Skit pokiwał głową ze zrozumieniem, teraz wszystko było już dla niego jasne. Łelfy to chopcy do bicia, tak samo jak gobosy w jego starym plemieniu.
Wszyscy zgodnie wznieśli toast za zebranych i pogrążyli się w dalszych dyskusjach. Byli też bardzo ciekawi, kto jeszcze przybędzie.

[ Na razie mało ambitnie, postaram się w niedziele dopisać dalszą część. Mam nadzieję, że od niedzieli zaczniecie coś w końcu pisać, bo strasznie powiewa nudą :/ ]
Ostatnio zmieniony 17 lip 2015, o 00:25 przez Matis, łącznie zmieniany 3 razy.
M&M Factory - Up. 14.01.2017 Ostatnia trójka pegazów

Awatar użytkownika
Dziad
Chuck Norris
Posty: 662
Lokalizacja: Warszawa

Post autor: Dziad »

( Chyba wypada przeprosić za to że cały czas trzeba mnie poprawać , przypominać itd. A co do zapisu to myślałem że stopniowe przybywanie bochaterów trwa tak z półtora dnia , ale rozumiem.)

Awatar użytkownika
KERSZUR
Mudżahedin
Posty: 254

Post autor: KERSZUR »

Podróż z Imperium minęła z zwrotnym tępię, kiedy tylko dotarł do jakiegoś małego portu, wynajął pierwszą lepszą łódź która doniosła go do Marienburga, większość wolnego czasu spędzał na treningach w umyśle ze swoim nowym towarzyszem, który mimo że do teraz nie odezwał się ani jednym słowem, zaczął go ćwiczyć do nadchodzącego go turnieju. Gdy tylko postawił nogę na okręcie zmierzającym do Porto Maltese, czuł pierwszy raz od dawna uczucie wolności, nie musiał już walczyć za kogoś i nie czuł także żadnego nacisku, zginie, zginie trudno świat się nie skończy, co prawda wolałby nadal spędzić swoje życie w ojczystym mieście, wraz z obecnie martwą ukochaną, ale cóż los wybrał dla niego życie wygnańca. Nie zauważył nawet kiedy dopłynęli do celu podróży, zdał sobie sprawę z tego kiedy podrapał się po zarośniętej brodzie, a w jego żołądku kiszki zagrały Wniebowstąpienie Najświętszego Sigmara Pana, zeskoczył z głuchym tupnięciem na brzeg i z miejsca rozpoczął poszukiwania karczmy, kiedy dotarł do niezbyt trafnie nazwanego budynku "Nieludziom mówimy stanowczo nie" ,wykupił świetnie przygotowaną potrawkę z baraniny i w trakcie konsumowania spostrzegł wchodzącą grupę ludzi.

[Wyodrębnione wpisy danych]

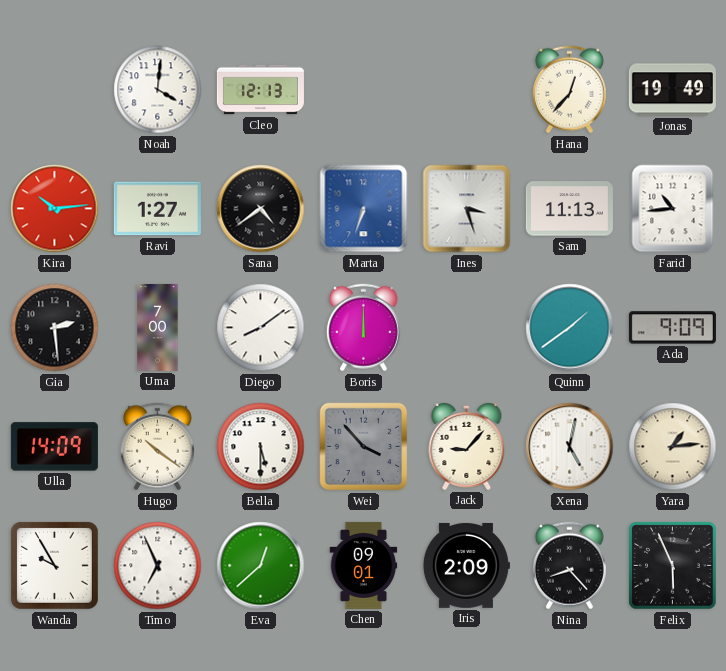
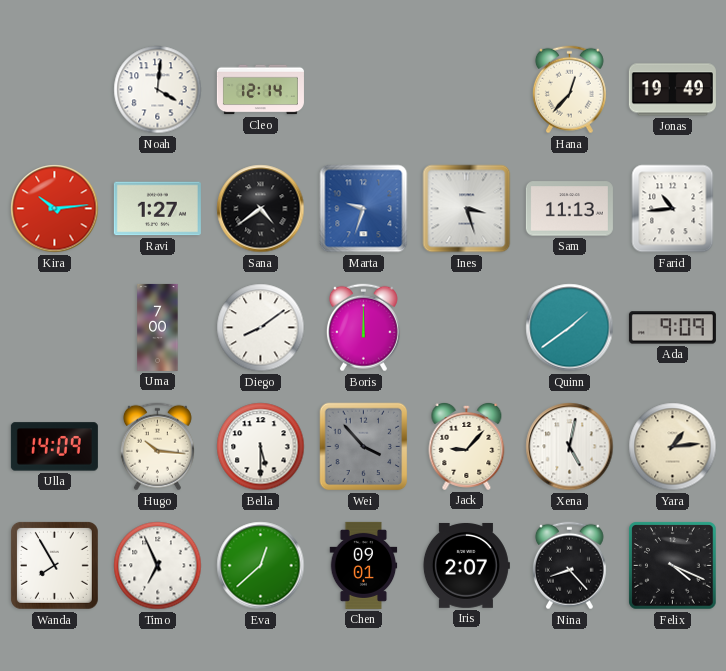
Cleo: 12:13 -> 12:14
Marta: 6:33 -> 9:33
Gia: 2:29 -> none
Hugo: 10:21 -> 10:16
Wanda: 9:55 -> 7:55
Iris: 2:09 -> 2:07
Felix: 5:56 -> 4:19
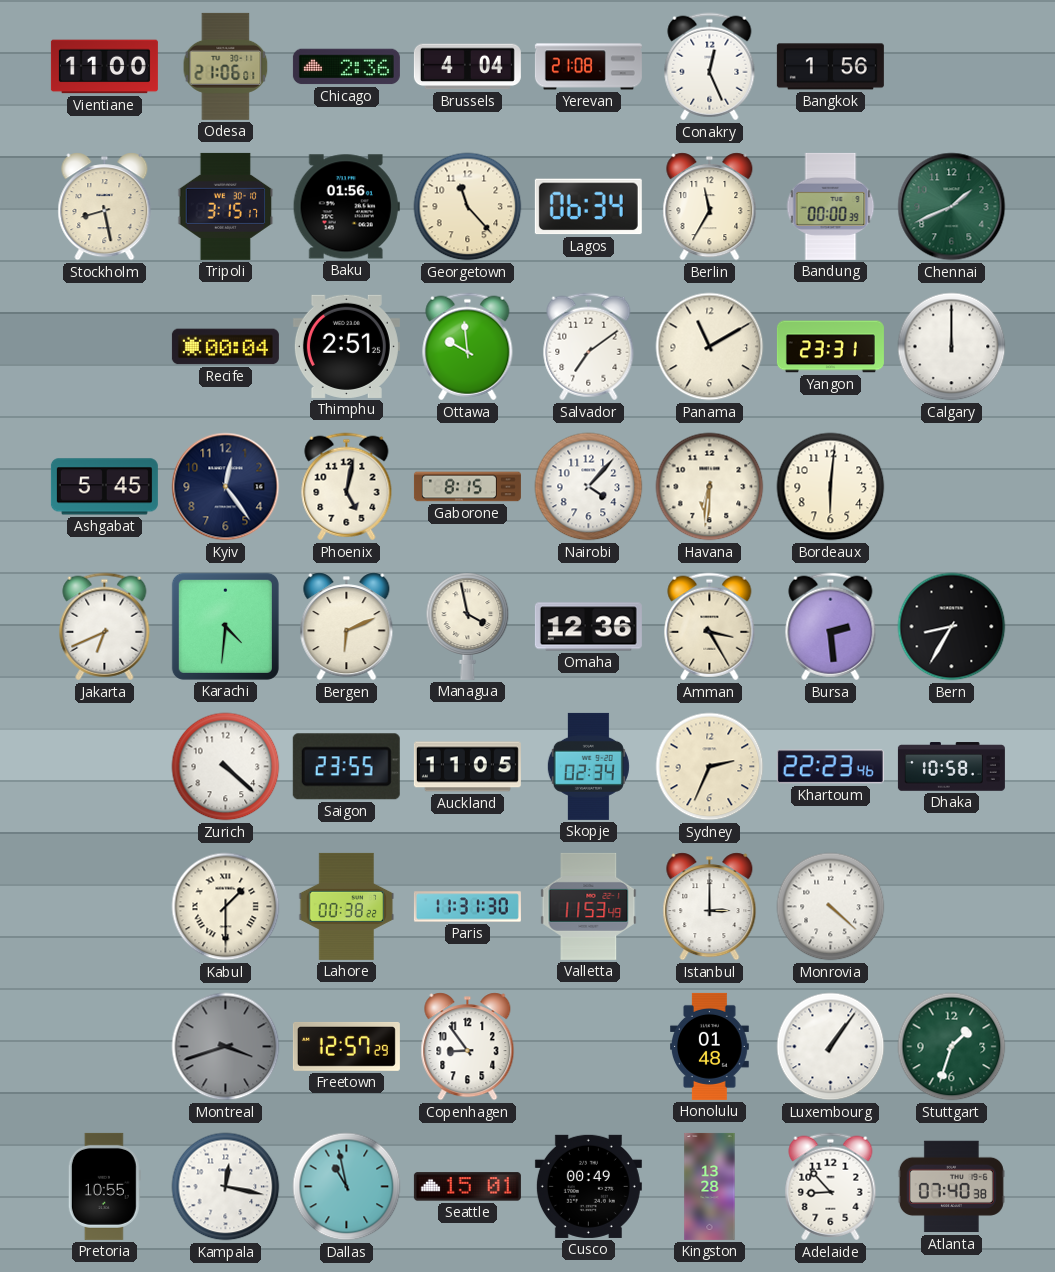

---

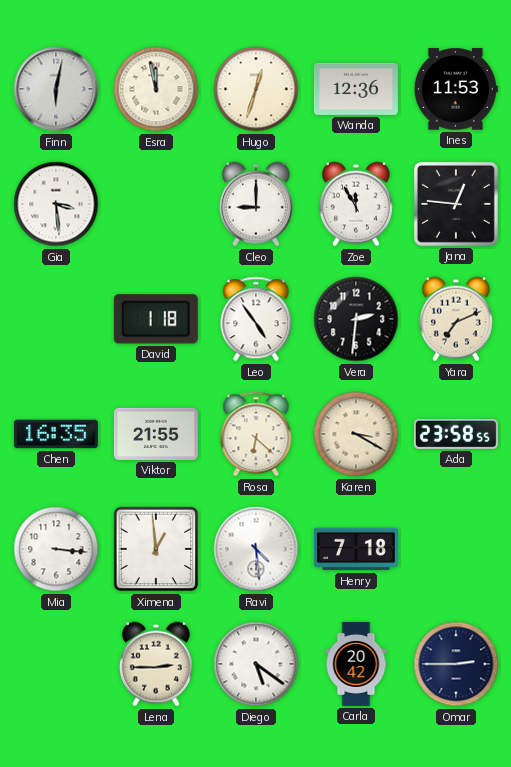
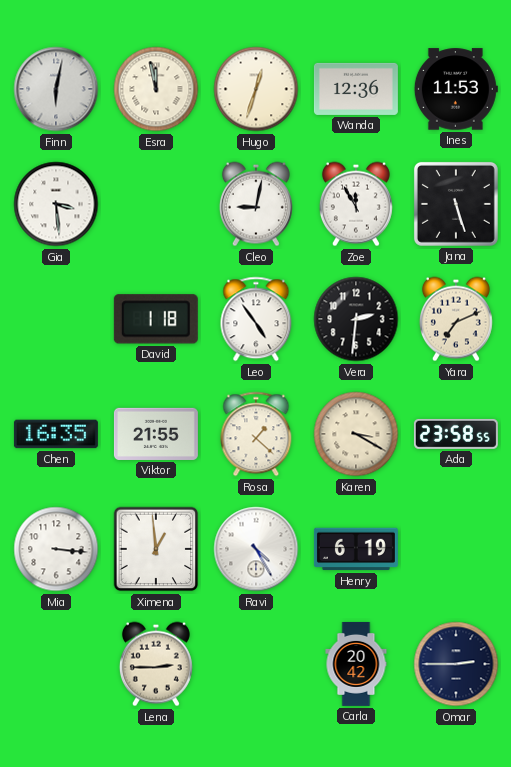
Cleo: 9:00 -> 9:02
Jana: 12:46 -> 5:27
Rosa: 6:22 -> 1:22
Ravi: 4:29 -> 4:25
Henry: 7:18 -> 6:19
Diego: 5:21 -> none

--

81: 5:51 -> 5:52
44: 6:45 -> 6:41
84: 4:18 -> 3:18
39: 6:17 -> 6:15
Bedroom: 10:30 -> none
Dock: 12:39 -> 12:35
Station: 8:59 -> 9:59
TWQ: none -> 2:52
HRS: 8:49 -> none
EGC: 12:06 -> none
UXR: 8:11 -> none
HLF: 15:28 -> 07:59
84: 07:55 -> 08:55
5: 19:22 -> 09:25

Polecenie A: Wypisz wszystkie pseudonimy użytkowników, które tekst podaje jako autorów postów lub jako osobę, która zmieniała wpis.
Polecenie B: Powtórz dosłownie fragment tekstu, który zaczyna się od słów zawierających „M&M Factory - Up.”, a kończy na „dnia , ale rozumiem.)”.
Opieraj się wyłącznie na tekście.

Odpowiedź A: Matis, Dziad, KERSZUR

Odpowiedź B:
M&M Factory - Up. 14.01.2017 Ostatnia trójka pegazów

Awatar użytkownika
Dziad
Chuck Norris
Posty: 662
Lokalizacja: Warszawa

Post autor: Dziad »

( Chyba wypada przeprosić za to że cały czas trzeba mnie poprawać , przypominać itd. A co do zapisu to myślałem że stopniowe przybywanie bochaterów trwa tak z półtora dnia , ale rozumiem.)